At that moment, she said she felt as though “The Good Shepherd, in his infinite mercy, decided to call the lost sheep, the most miserable, which was me.”
She said that she instantly felt forgiven for all of her sins, and laid on the floor, sobbing – for three hours. The experience left her feeling blessed, loved, and brought back to life. The sisters, who were praying alongside her for the entire time, told her that she was, from that point on, to be called Mary.
The sisters went on to explain to her that they had been praying for the entire year for a physiotherapist volunteer to come to Kathmandu, and that the sister who grabbed her on the street that day had received a message from the Holy Spirit that Gomez was “the one” for whom they had been waiting.

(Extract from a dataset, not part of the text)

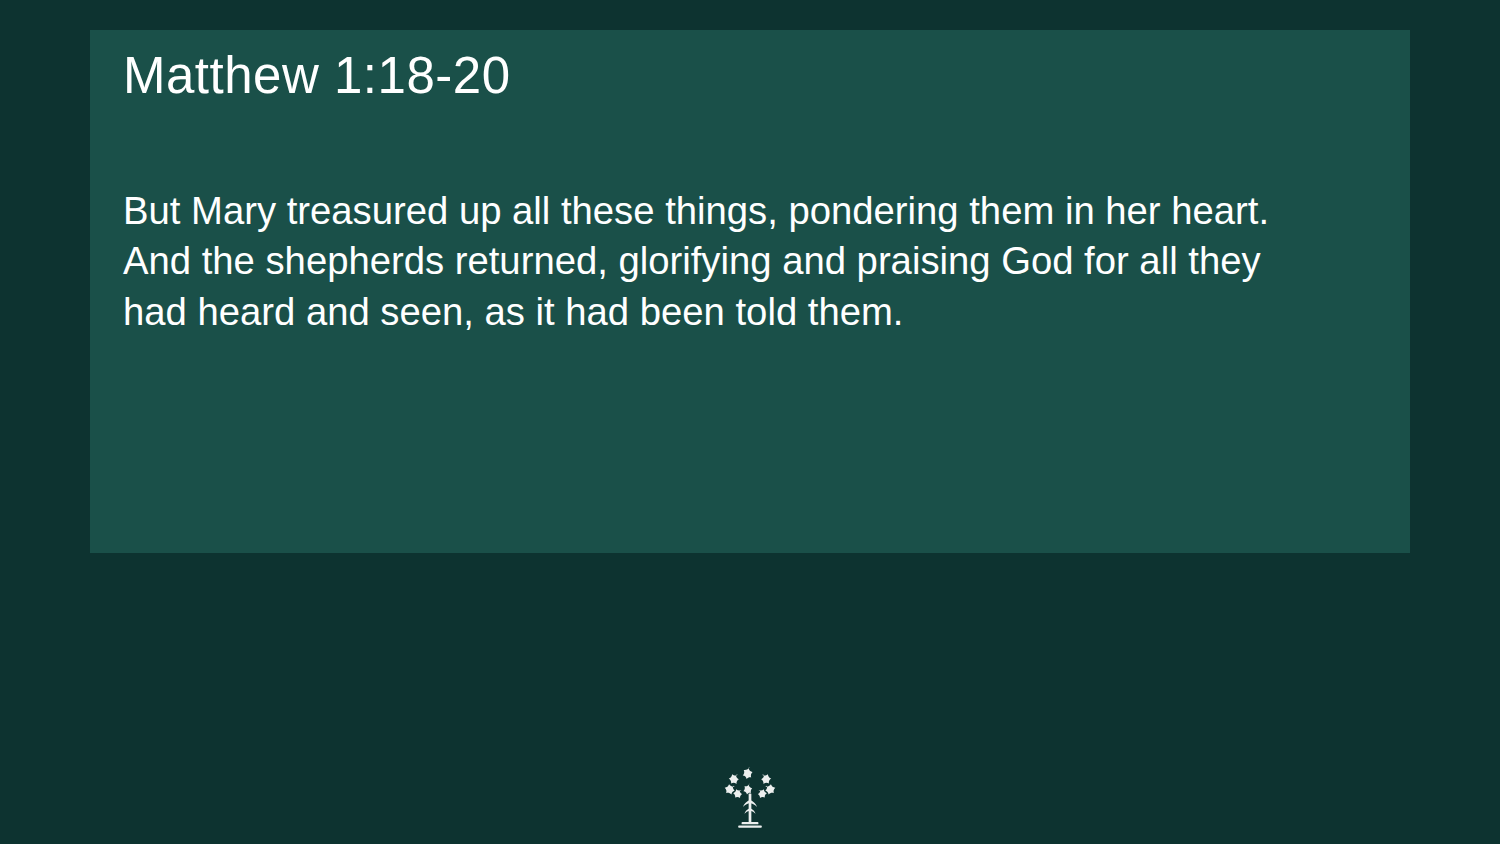Matthew 1:18-20
But Mary treasured up all these things, pondering them in her heart. And the shepherds returned, glorifying and praising God for all they had heard and seen, as it had been told them.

“What they did not know was that Mother Teresa was playing a two-sided game,” said Gomez. “She granted them a physiotherapist, and in return, they helped me to change and heal my heart. They didn’t know they were going to witness a meeting between a prodigal son and his father.”
Gomez stayed with the Missionaries of Charity for four months, helping a sister with a hurt back and another with an injured wrist to recover. She also taught the children cared for by the sisters how to do basic rehabilitation and physical therapy for the sisters.
In time, Gomez’s visa expired and she returned to Spain, after much prayer. She found herself among the Poor Clares on St. Clare’s Day, and underwent spiritual direction from one of the sisters.
“I was a dry bone in that valley, that He decided to revive,” said Gomez. “That is the Mercy of God.”